> _Data_
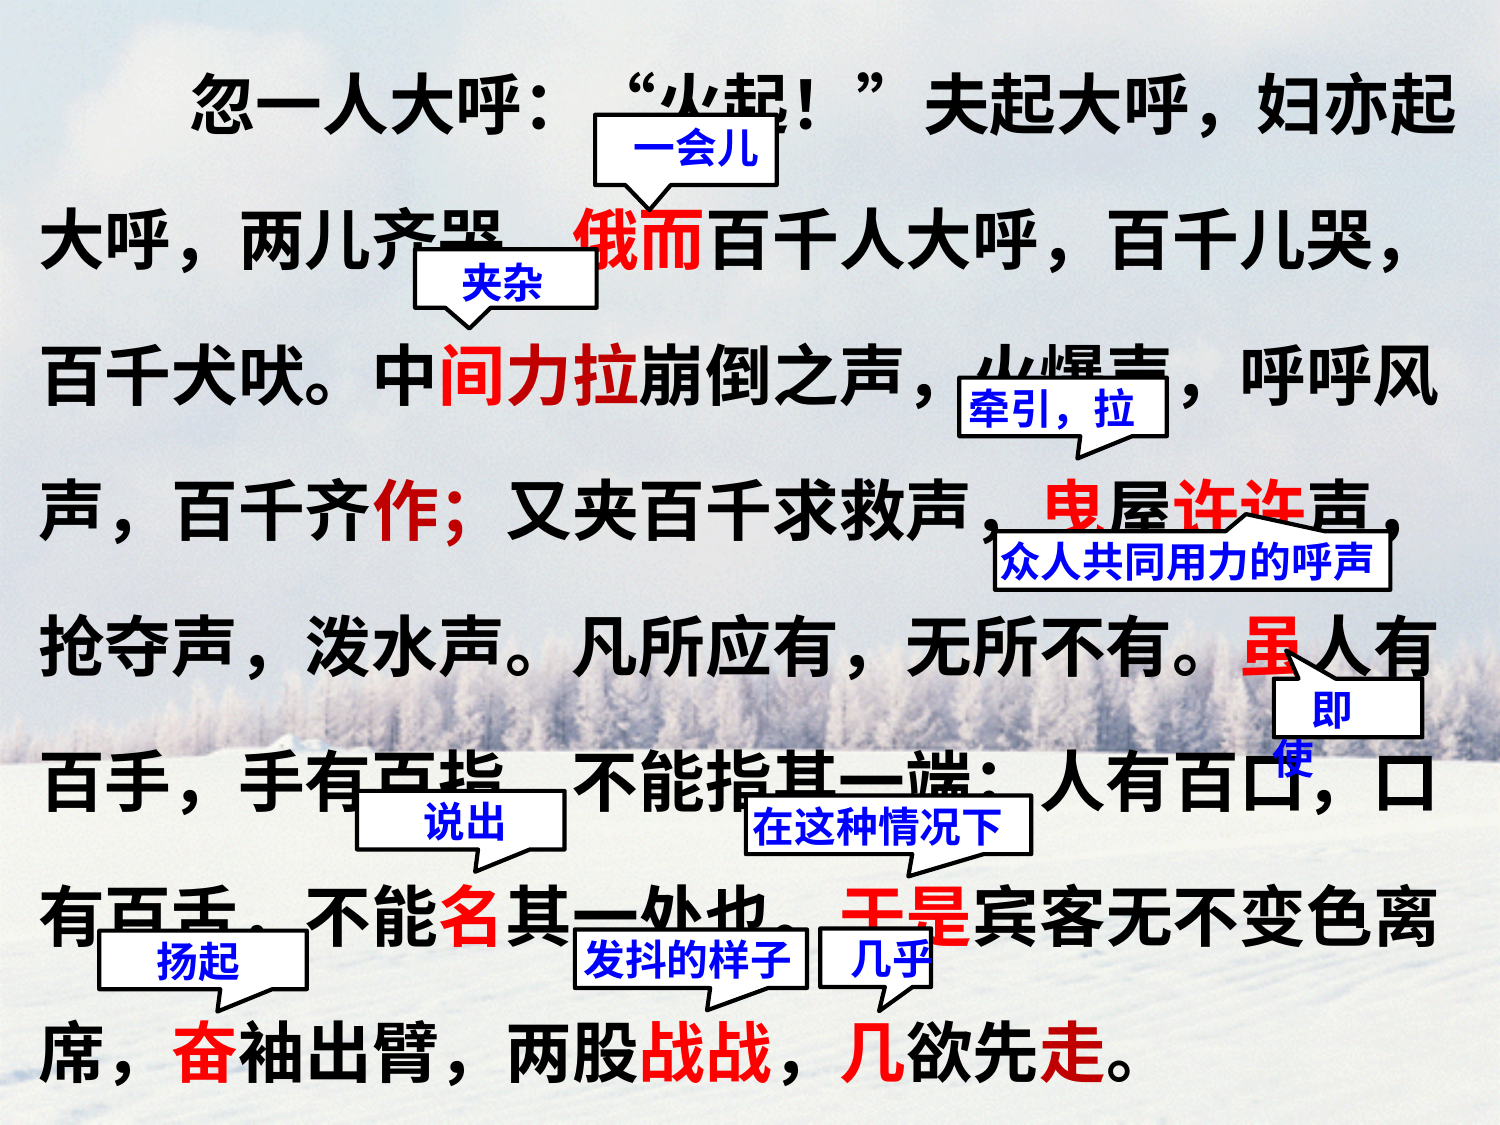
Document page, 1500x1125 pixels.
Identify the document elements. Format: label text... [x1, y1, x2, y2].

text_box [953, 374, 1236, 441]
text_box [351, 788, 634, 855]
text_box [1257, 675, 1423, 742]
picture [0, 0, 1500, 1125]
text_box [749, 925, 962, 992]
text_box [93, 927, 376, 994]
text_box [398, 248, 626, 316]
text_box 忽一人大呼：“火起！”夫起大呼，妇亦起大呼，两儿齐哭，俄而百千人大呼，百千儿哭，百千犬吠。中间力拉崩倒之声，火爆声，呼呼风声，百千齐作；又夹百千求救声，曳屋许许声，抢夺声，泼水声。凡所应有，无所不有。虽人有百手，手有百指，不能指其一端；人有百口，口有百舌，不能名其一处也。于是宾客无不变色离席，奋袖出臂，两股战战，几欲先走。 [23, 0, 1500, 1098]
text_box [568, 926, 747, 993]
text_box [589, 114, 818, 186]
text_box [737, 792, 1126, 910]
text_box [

> _Your assignment_
All lines from the beginning of the material through the line that holds "text_box [749, 925, 962, 992]", both included, should be returned exactly; please omit any pictures and add no other lines.

> _Exercise solution_
Document page, 1500x1125 pixels.
Identify the document elements. Format: label text... [x1, y1, x2, y2].

text_box [953, 374, 1236, 441]
text_box [351, 788, 634, 855]
text_box [1257, 675, 1423, 742]
picture [0, 0, 1500, 1125]
text_box [749, 925, 962, 992]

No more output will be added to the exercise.